JAKARTA, KOMPAS.com - Wakil Ketua Komisi Pemberantasan Korupsi (KPK) Alexander Marwata mengatakan, KPK belum memerlukan adanya kewenangan menerbitkan surat perintah penghentian penyidikan (SP3).
Dalam beberapa perkara, KPK kalah saat digugat praperadilan. Lembaga antirasuah itu dianggap tak berwenang menangani perkara yang digugat.
"Kalau undang-undang tidak memperkenankan SP3, ya itu yang jadi pilihan KPK. Saya lihat belum ada urgensi," ujar Alex, di Kompleks Kejaksaan Agung, Jakarta, Rabu (12/9/2017).

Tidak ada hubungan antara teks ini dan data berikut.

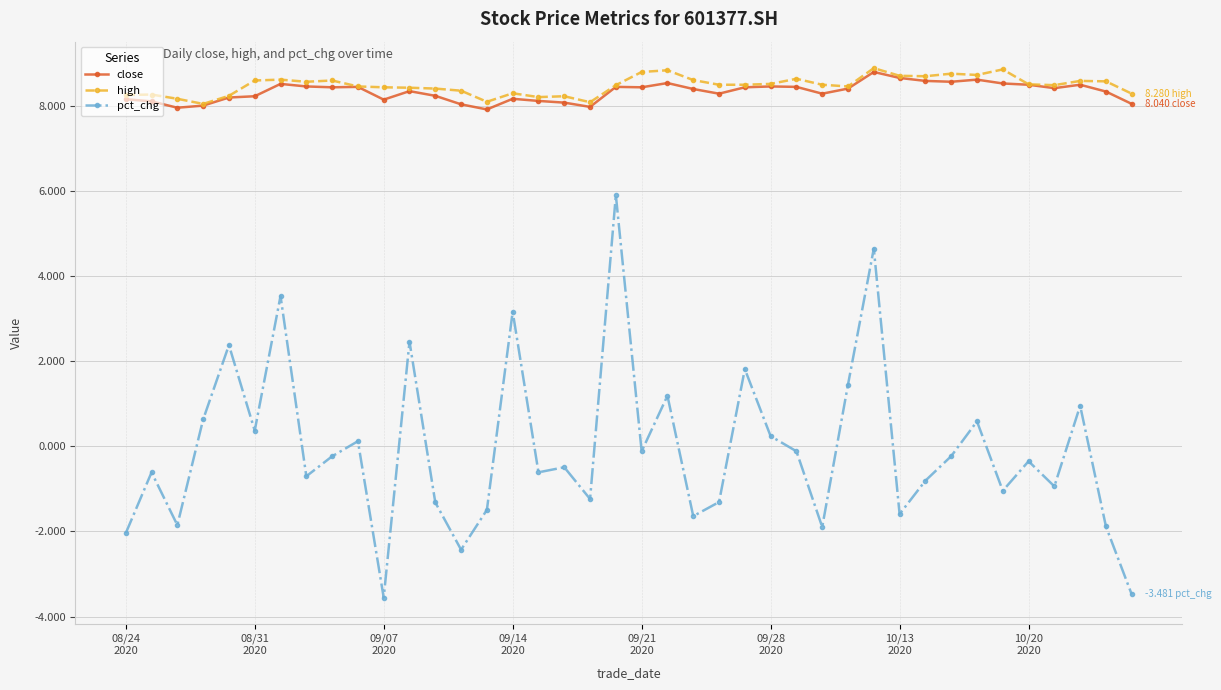

What is the sum of all pct_chg values?

-2.6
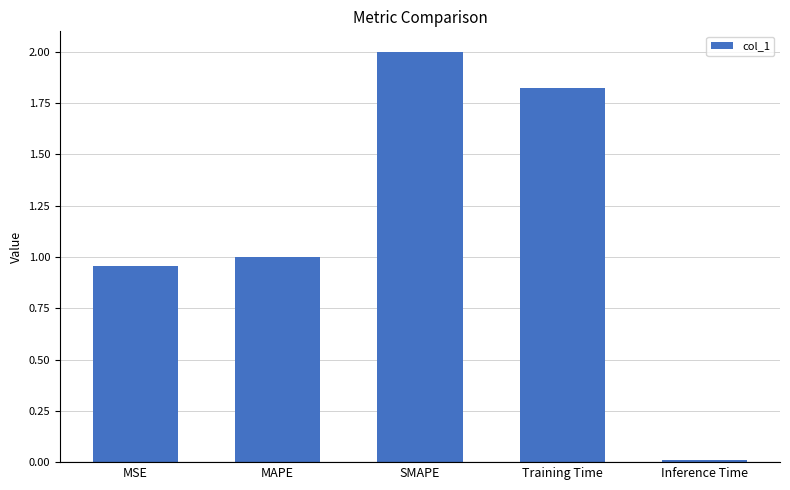

What is the label of the 1st bar from the left?

MSE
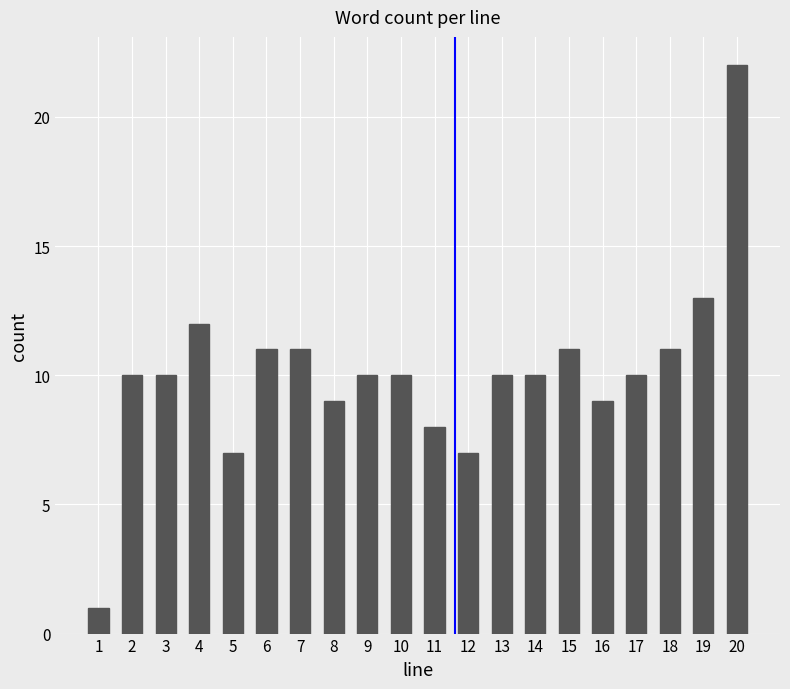

Reading left to right, list all the values displayed in this chart.

1=1	2=10	3=10	4=12	5=7	6=11	7=11	8=9	9=10	10=10	11=8	12=7	13=10	14=10	15=11	16=9	17=10	18=11	19=13	20=22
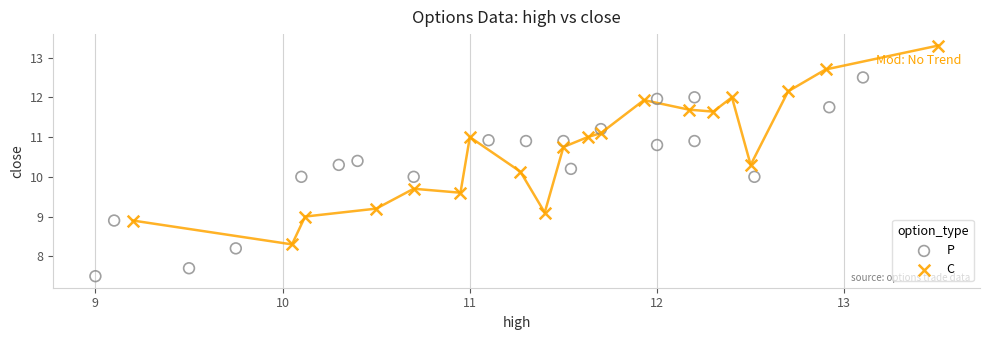

Which series contains the highest Y value?

C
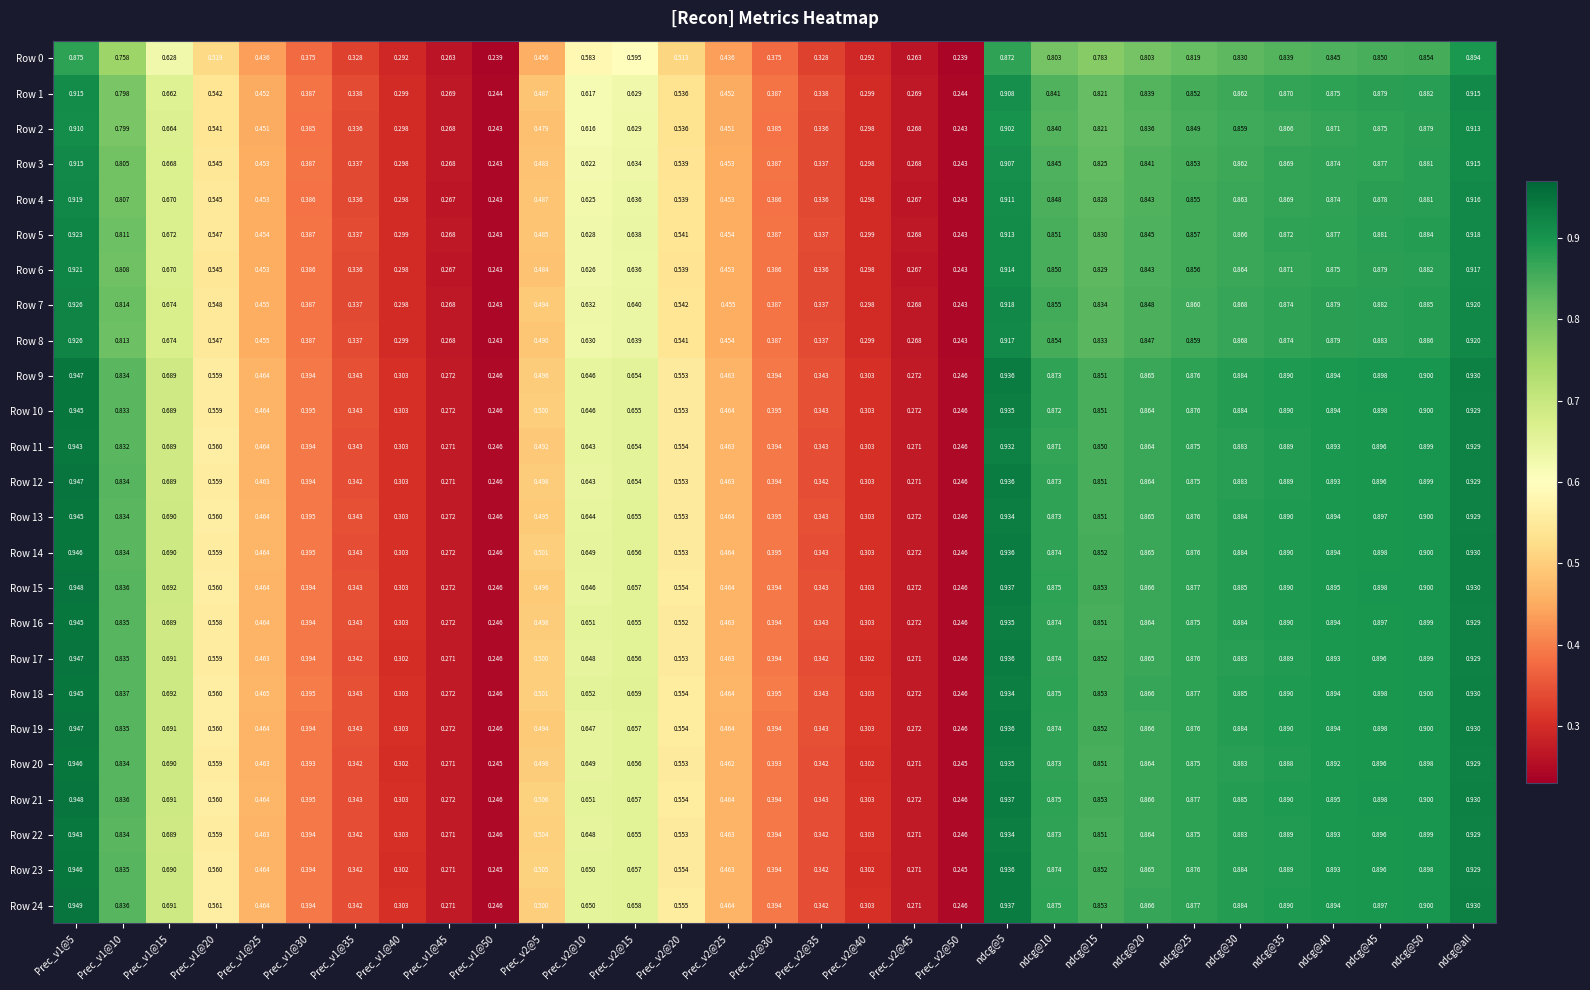

Which category has the highest value in the Row 2 series?

ndcg@all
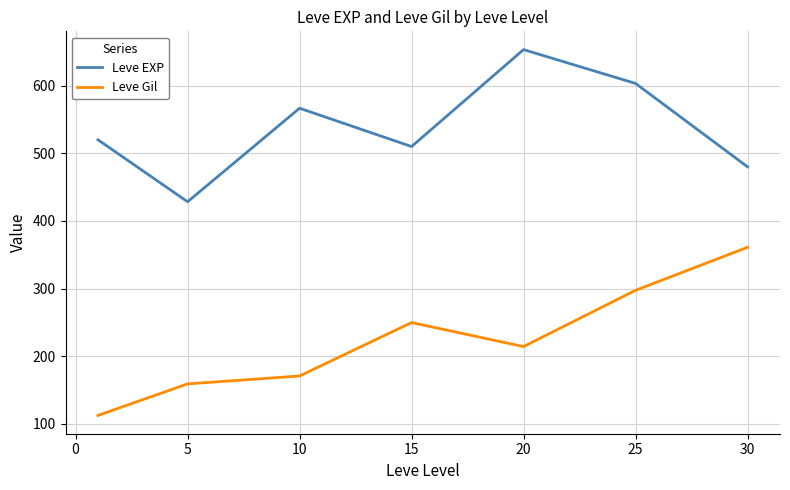

Rank the series by their average value, from highest to lowest.

Leve EXP, Leve Gil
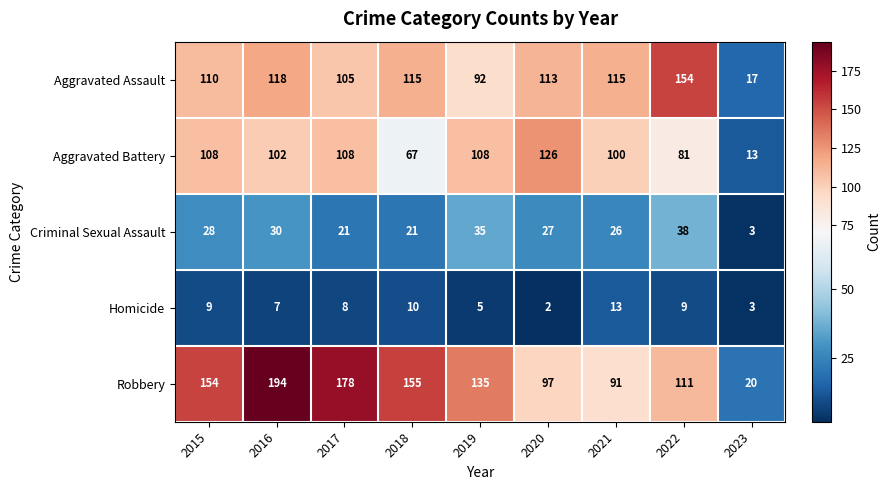

How many values in the Aggravated Battery series are below 102?

4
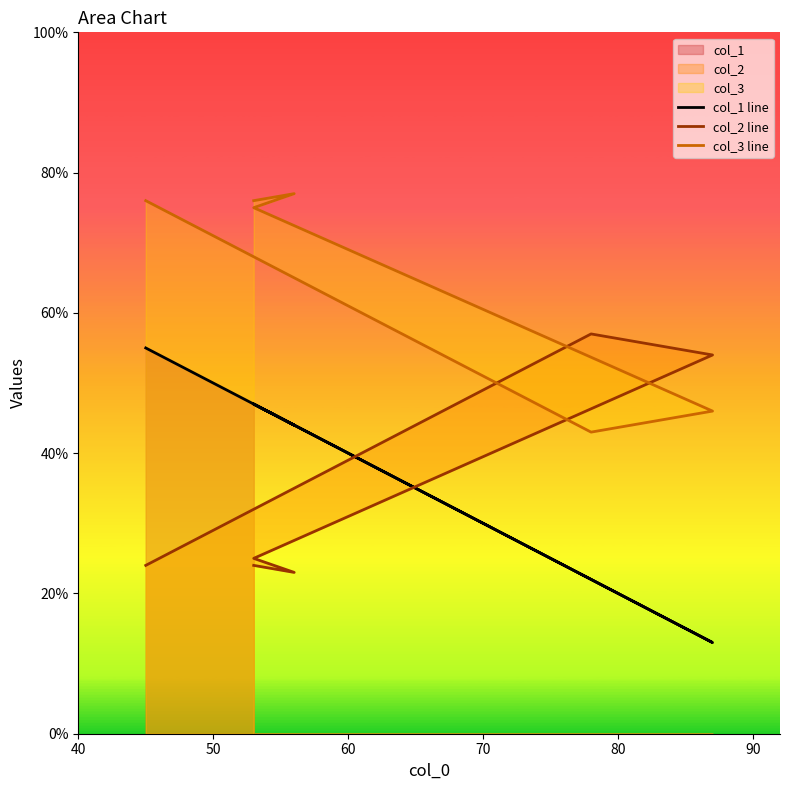

What is the maximum value for col_3 line?

77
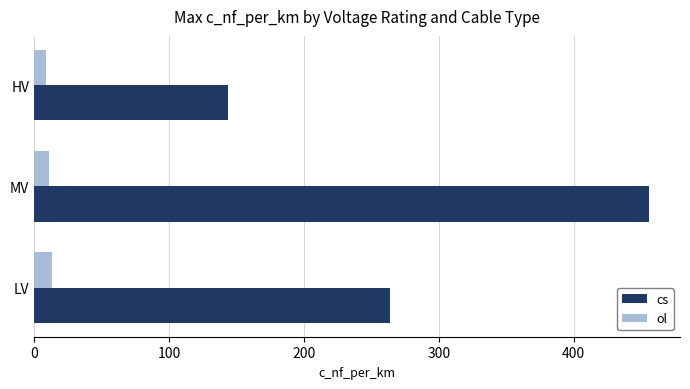

How many data points does each series have?

3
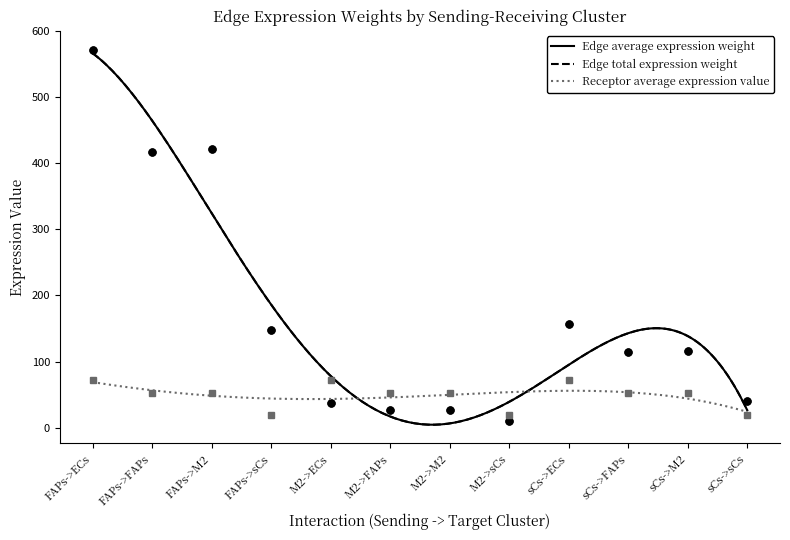

What is the minimum value shown in the chart?

9.4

Salah satu contohnya, dikabulkannya praperadilan yang diajukan Bupati Nganjuk, Taufiqurrahman.
KPK dinyatakan tak berwenang melanjutkan penyidikan kasus korupsi lima proyek pembangunan di Kabupaten Nganjuk pada tahun 2009.
Dengan tidak adanya kewenangan menerbitkan SP3, maka berkas perkara itu diserahkan ke kejaksaan.
Kasus ini sebelumnya pernah ditangani oleh kejaksaan, namun dilimpahkan ke KPK.
"Kami limpahkan ke kejaksaan supaya diteruskan. Kami supervisi, nanti kami mengawal kejaksaan," kata Alex.
Alex mengatakan, sejauh ini, penanganan terhadap tersangka kasus korupsi sudah berjalan dengan baik.
Tak adanya kewenangan penghentian perkara justru membuat KPK lebih berhati-hati dalam menetapkan tersangka.
"Harus yakin dengan alat bukti yamg kami dapatkan, dan berkeyakinan perkara berlanjut terus. Saya kira bagus," kata Alex.
Alex mengakui, ada beberapa kasus yang tak bisa dilanjutkan KPK. Selain karena keputusan praperadilan, ada juga yang disebabkan kondisi terdakwa. Misalnya, kata dia, ada kasus di mana terdakwa sakit sehingga tidak dapat menjalani sidang.
"Yang bersangkutan kan tidak layak disidang, tapi telanjur ditetapkan tersangka. Bagaimana caranya? Mungkin bisa dilimpahkan ke kejaksaan, dan nanti kejaksaan yang keluarkan SP3," kata dia.